Prisoners’ right to do legal research, the #GreenhouseGas case in #Alberta (#ABpoli) and Professional Misconduct in Re-Litigating Cases

Law Society of Ontario v Mazinani, 2020 ONLSTH 24

The LSO brought a CUPE motion to admit several orders into proceedings against the respondent lawyer. The LSO alleged that the respondent lawyer failed to comply with an order of Deputy Judge Shapiro and as such, the respondent lawyer failed to act with integrity and failed to encourage public confidence in and respect for the administration of justice. The panel held that the LSO must prove those elements of the alleged misconduct in the main conduct hearing. The panel held that the orders are admissible as evidence in the conduct proceeding and also held that the respondent lawyer is not precluded from re-litigating certain issues, but precluded from re-litigating other issues, namely the order of Shapiro, DJ.

Reference re Greenhouse Gas Pollution Pricing Act, 2020 ABCA 75

This is a reference decision reviewing the constitutionality of certain parts of the Act, namely Parts 1 and 2. The court held that these parts are unconstitutional in their entirety. Several parties intervened including Ontario, New Brunswick, Saskatchewan Power Corporation and SaskEnergy Incorporated. They supported Alberta’s position. Alberta’s position was that the Act was wholly unconstitutionally and does not fall within the national concern branch of the federal government’s peace, order and good government power. The interveners all viewed the matter of the Act or its pith and substance is the regulation of greenhouse gas emissions and to allow the federal government to regulate same would interfere with the provinces’ jurisdictions to regulate their own natural resources. Saskatchewan maintained its position in the SK reference, primarily that the Act involves a tax that Canada improperly delegated to the executive branch of government (contravening section 53). Canada maintained its position that the Act fell under its national concern doctrine by regulating GHG emissions to establish minimum national standards integral to reduction of same. Climate Justice, Athabasca Chipewyan First Nation, the Assembly of First Nations and the Canada Public Health Association supported Canada’s position. The Indigenous groups stressed the need to read the Act in light of section 35 of Constitution Act, 1982. There were other positions raised. Among other things, the court held:

For a “matter” to qualify as a matter of national concern, it must have a scale of impact on provincial jurisdiction that is reconcilable with the fundamental distribution of legislative power under the Constitution: Crown Zellerbach at 432. If not, the national concern doctrine cannot be successfully invoked. When the federal government claims, as here, a broad head of power, this will often be the most significant issue.

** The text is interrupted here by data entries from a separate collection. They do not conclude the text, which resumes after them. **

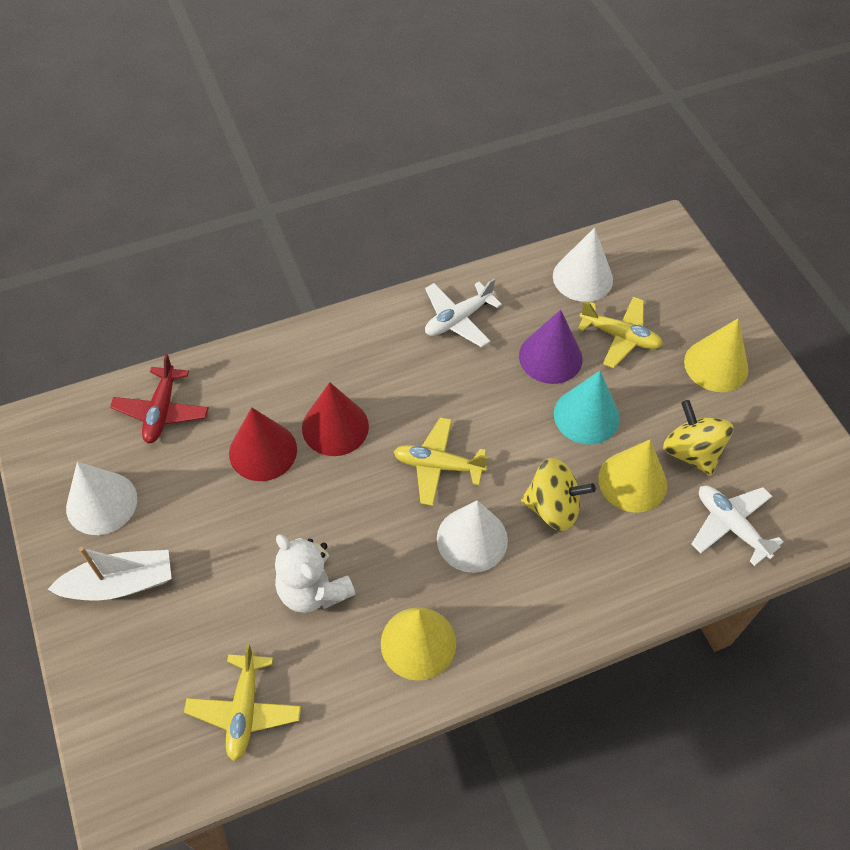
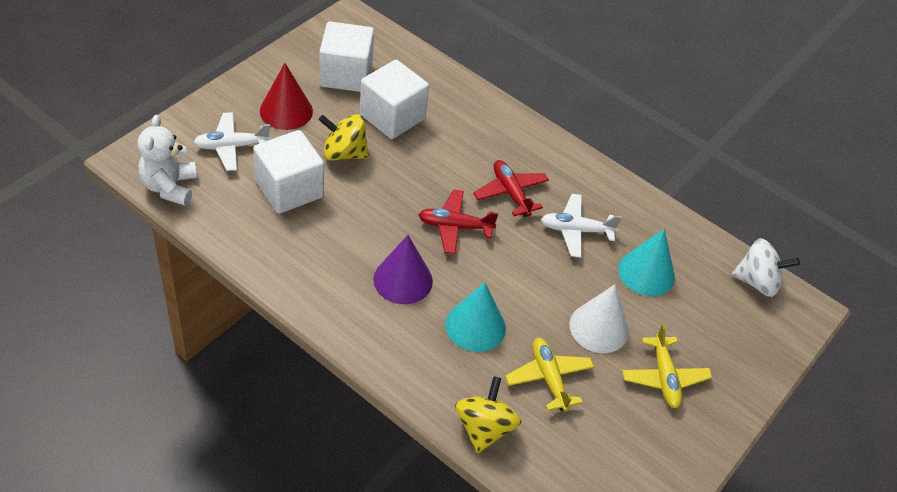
red cone: [229,408,297,481] [302,382,369,456] = 2 -> [260,63,313,130] = 1
red plane: [110,354,209,443] = 1 -> [418,190,499,254] [473,160,549,217] = 2
turquoise cone: [554,371,620,445] = 1 -> [445,282,506,352] [618,229,675,296] = 2
white boat: [48,547,172,601] = 1 -> none = 0
white cone: [66,462,137,535] [437,500,508,573] [553,227,613,302] = 3 -> [569,285,629,353] = 1
white cube: none = 0 -> [253,130,324,214] [319,21,374,92] [360,60,429,139] = 3
white spinning top: none = 0 -> [732,238,800,297] = 1
yellow cone: [381,607,456,681] [598,440,667,513] [684,318,749,392] = 3 -> none = 0
yellow plane: [184,644,301,761] [394,417,488,506] [578,297,663,368] = 3 -> [505,338,594,412] [622,324,712,408] = 2

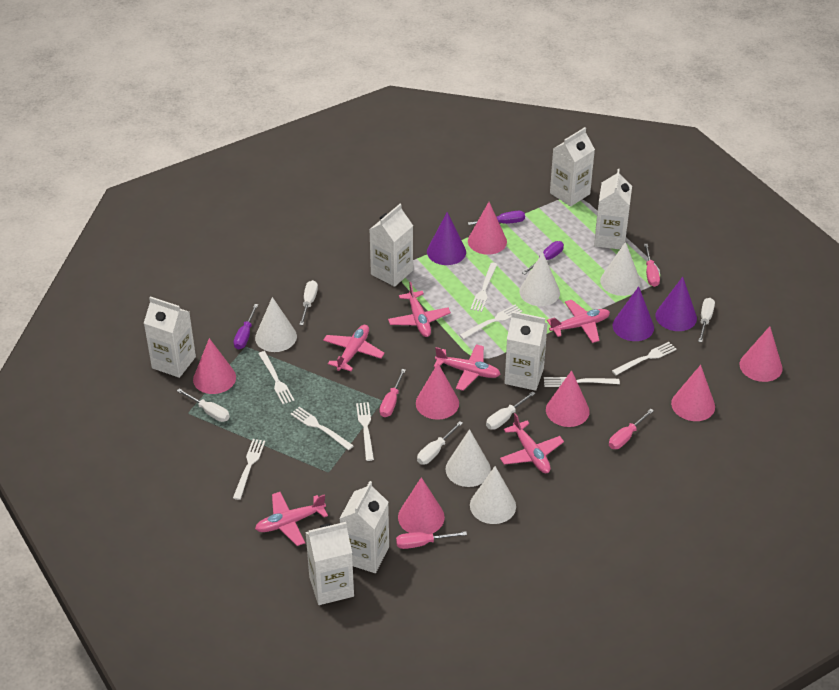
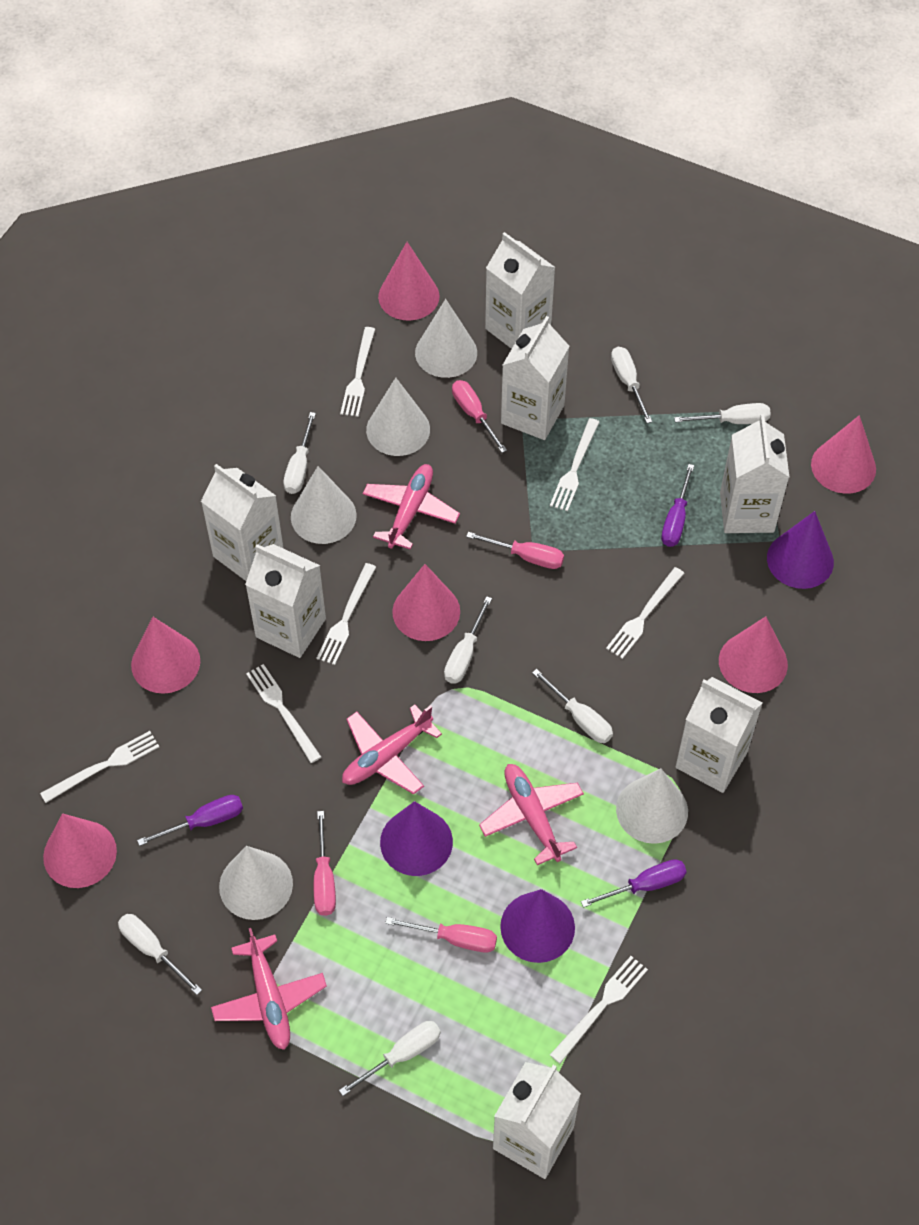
pink cone: [193,338,236,394] [398,477,445,534] [416,363,459,420] [468,202,507,255] [546,370,590,427] [671,365,715,421] [740,326,783,382] = 7 -> [43,813,117,888] [131,617,200,694] [378,242,440,321] [392,564,460,641] [719,616,788,693] [811,415,876,494] = 6
pink plane: [255,492,328,546] [323,325,385,371] [388,282,451,337] [434,344,500,391] [500,413,564,473] [547,300,610,343] = 6 -> [211,928,327,1050] [342,705,442,794] [362,464,460,550] [479,764,584,865] = 4
white fork: [233,439,265,500] [258,351,294,404] [290,407,354,450] [356,402,374,461] [459,305,522,339] [470,263,498,312] [544,377,620,387] [612,342,677,375] = 8 -> [40,731,159,803] [246,664,321,763] [317,563,376,665] [340,327,375,417] [550,418,599,511] [550,956,648,1064] [606,567,684,659] = 7
white screwdriver: [177,388,230,422] [299,280,318,325] [417,421,463,465] [486,391,536,430] [698,298,715,342] = 5 -> [118,914,202,995] [283,412,316,494] [339,1021,441,1096] [444,596,492,684] [532,669,613,743] [611,347,652,423] [674,403,771,424] = 7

The court ultimately agreed that the Act substantially overruled the provinces’ powers under several heads of powers and their proprietary rights as owners of their national resources.

Watts v. Canada (Attorney General), 2020 FC 209

Mr. Watts is a federal offender subject to a Long-Term Supervision Order. Mr. Watts filed an application for judicial review to be heard in April 2020. Mr. Watts is subject to several conditions and has been returned to custody on several occasions for breaches or alleged breaches of the special conditions. Mr. Watts represented himself in this matter and will do so at the hearing since he is unable to obtain legal aid for such purposes. Mr. Watts seeks various forms of relief including:

  • An Order that CSC not transfer the Applicant prior to his April hearing and either transport him to Halifax or allow him sufficient time to travel there on his own.
  • An Order that CSC not read the Applicant’s legal files, mail, research or writings kept under his lock and key other than to search for contraband.
  • That CSC be ordered to provide the Applicant with access to a laptop or let him purchase an older computer without the capability of accessing the Internet.
  • That CSC not return him to Parrtown but to a CRF in Halifax, Moncton or St. John.
  • That PBC and CSC not provide his information to the police or release it to the media.
  • That CSC not require him to wear an Electronic Monitoring Device (EMD or ankle bracelet).
  • That he be allowed to obtain employment with no restriction other than to call in his location at lunch time each day.

Case law cited by the court stated that Mr. Watts must demonstrate a prima facie case and the court held that “it is not clear that Mr. Watts has a strong prima facie case which would justify the issuance of a mandatory interlocutory injunction that he not be involuntarily transferred again” (para 9). Mr. Watts was previously transferred, and the AG alleges this was “coincidental” (para 9) and it was due to the refusal of the residential facilities as a result of Mr. Watts’ misbehaviour. The court held that some of the complaints can be addressed through administrative means (i.e. information provided to police or to the media). The court held that the police and correctional authorities should be able to supervise Mr. Watts without denying him employment opportunities while under the supervision order. Other requests remain open to Mr. Watts. The court ordered Mr. Watts’ to allow, with limits, adequate access to a computer and to Internet based legal research websites such as CanLII or the Federal Court website in preparation for the April hearing.